● WRITTEN TASK
Collect all lines containing the word "BINCon" from the data.

● Stored data entries
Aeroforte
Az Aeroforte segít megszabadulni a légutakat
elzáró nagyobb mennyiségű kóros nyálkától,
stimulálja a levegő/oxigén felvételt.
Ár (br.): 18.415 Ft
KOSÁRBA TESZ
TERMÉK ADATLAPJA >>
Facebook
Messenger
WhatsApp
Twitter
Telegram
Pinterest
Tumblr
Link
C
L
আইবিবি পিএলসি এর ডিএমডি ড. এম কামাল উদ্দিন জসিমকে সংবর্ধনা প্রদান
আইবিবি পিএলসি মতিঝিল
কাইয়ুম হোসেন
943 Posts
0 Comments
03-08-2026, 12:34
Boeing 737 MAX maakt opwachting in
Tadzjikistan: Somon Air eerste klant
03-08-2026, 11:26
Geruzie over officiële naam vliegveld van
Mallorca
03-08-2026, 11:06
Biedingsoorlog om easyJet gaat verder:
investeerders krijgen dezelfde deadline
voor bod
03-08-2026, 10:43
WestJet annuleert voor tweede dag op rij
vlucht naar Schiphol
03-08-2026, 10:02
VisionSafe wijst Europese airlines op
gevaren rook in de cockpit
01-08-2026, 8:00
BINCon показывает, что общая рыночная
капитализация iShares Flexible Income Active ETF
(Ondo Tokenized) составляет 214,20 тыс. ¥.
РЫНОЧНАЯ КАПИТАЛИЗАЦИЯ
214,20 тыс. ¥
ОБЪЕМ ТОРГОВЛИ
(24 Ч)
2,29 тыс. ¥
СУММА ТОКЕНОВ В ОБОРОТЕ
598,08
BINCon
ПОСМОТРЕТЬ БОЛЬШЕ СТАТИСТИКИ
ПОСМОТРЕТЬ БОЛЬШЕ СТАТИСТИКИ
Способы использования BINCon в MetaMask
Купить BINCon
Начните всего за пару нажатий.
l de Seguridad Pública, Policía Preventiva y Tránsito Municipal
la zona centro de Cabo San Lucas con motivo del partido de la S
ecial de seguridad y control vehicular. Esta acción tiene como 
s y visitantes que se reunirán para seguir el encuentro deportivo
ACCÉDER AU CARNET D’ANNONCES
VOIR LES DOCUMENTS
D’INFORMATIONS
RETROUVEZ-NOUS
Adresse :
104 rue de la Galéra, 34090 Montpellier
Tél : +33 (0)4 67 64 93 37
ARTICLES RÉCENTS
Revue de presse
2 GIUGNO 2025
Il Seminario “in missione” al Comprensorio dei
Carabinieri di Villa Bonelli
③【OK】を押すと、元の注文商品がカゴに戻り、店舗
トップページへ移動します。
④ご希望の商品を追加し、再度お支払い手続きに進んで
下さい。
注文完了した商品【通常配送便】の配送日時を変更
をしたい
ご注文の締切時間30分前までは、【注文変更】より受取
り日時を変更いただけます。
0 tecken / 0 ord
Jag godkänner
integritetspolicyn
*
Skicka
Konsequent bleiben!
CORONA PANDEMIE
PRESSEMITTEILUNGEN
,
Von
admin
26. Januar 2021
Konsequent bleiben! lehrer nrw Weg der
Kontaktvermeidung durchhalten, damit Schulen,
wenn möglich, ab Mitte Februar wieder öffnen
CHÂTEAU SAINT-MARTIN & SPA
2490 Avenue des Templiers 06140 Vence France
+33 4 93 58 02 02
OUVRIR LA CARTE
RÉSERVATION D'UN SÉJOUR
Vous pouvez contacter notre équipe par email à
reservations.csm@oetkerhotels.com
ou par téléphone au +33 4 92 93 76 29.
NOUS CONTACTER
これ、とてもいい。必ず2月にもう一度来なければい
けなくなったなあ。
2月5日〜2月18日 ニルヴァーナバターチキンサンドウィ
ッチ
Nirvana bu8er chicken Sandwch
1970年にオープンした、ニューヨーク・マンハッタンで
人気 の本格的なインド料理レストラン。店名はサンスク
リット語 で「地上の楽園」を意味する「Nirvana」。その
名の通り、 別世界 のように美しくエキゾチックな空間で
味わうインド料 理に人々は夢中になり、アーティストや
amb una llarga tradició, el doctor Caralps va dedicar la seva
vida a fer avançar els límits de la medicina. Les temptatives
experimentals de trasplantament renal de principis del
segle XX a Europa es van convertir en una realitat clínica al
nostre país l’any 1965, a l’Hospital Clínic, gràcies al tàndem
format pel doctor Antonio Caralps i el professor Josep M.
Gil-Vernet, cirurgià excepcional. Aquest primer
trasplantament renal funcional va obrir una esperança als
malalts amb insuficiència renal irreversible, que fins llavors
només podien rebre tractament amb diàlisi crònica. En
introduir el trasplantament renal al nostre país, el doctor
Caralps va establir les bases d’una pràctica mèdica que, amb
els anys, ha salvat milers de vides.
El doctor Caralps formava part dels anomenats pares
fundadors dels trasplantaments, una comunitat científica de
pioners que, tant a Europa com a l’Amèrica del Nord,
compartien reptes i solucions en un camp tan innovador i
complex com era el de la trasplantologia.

● SOLUTION TO THE PROBLEM
BINCon показывает, что общая рыночная
BINCon
Способы использования BINCon в MetaMask
Купить BINCon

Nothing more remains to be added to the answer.